» The task
Look through the lines below, find those with the word "Diesel", and copy them.

[Record set — start]

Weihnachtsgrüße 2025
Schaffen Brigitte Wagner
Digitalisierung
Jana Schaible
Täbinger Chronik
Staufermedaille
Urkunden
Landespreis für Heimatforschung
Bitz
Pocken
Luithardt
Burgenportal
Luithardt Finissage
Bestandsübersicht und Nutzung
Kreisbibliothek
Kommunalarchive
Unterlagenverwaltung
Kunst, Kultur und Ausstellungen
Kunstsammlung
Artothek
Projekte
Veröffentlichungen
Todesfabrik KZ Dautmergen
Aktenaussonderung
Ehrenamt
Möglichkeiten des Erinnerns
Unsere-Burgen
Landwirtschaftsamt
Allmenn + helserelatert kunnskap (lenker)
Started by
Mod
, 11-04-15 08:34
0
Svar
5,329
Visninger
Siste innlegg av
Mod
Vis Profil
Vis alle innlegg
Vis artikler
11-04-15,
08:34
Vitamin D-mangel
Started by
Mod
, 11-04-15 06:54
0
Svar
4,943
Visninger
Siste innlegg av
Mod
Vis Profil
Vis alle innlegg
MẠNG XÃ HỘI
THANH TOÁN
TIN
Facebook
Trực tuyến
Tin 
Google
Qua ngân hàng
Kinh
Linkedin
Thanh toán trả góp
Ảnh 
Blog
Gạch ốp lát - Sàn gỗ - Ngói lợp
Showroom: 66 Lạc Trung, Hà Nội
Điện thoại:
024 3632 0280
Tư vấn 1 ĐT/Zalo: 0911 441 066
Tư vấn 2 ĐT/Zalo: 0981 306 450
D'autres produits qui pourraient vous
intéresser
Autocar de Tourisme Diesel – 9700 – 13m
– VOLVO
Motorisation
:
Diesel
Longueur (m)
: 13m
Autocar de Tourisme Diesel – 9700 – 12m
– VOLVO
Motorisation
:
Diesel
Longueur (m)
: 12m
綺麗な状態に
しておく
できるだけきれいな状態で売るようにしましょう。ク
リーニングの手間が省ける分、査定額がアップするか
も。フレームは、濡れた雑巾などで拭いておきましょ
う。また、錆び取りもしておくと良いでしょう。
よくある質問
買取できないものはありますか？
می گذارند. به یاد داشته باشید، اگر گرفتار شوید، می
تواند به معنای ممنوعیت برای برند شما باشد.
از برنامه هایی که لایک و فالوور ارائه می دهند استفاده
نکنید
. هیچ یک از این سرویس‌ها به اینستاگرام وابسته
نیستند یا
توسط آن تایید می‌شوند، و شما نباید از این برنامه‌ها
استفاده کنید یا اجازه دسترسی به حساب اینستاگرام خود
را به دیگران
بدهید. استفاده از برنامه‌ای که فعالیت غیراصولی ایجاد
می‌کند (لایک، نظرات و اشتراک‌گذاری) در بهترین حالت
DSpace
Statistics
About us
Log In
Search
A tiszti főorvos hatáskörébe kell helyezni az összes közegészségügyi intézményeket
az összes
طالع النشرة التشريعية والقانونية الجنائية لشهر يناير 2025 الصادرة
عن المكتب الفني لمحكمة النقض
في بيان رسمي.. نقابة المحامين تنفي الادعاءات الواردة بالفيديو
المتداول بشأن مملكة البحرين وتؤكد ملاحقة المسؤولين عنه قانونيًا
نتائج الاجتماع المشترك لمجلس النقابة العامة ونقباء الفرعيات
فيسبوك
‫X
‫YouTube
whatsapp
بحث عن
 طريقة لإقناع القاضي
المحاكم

[Record set — finish]

» Solved problem
Autocar de Tourisme Diesel – 9700 – 13m
Diesel
Autocar de Tourisme Diesel – 9700 – 12m
Diesel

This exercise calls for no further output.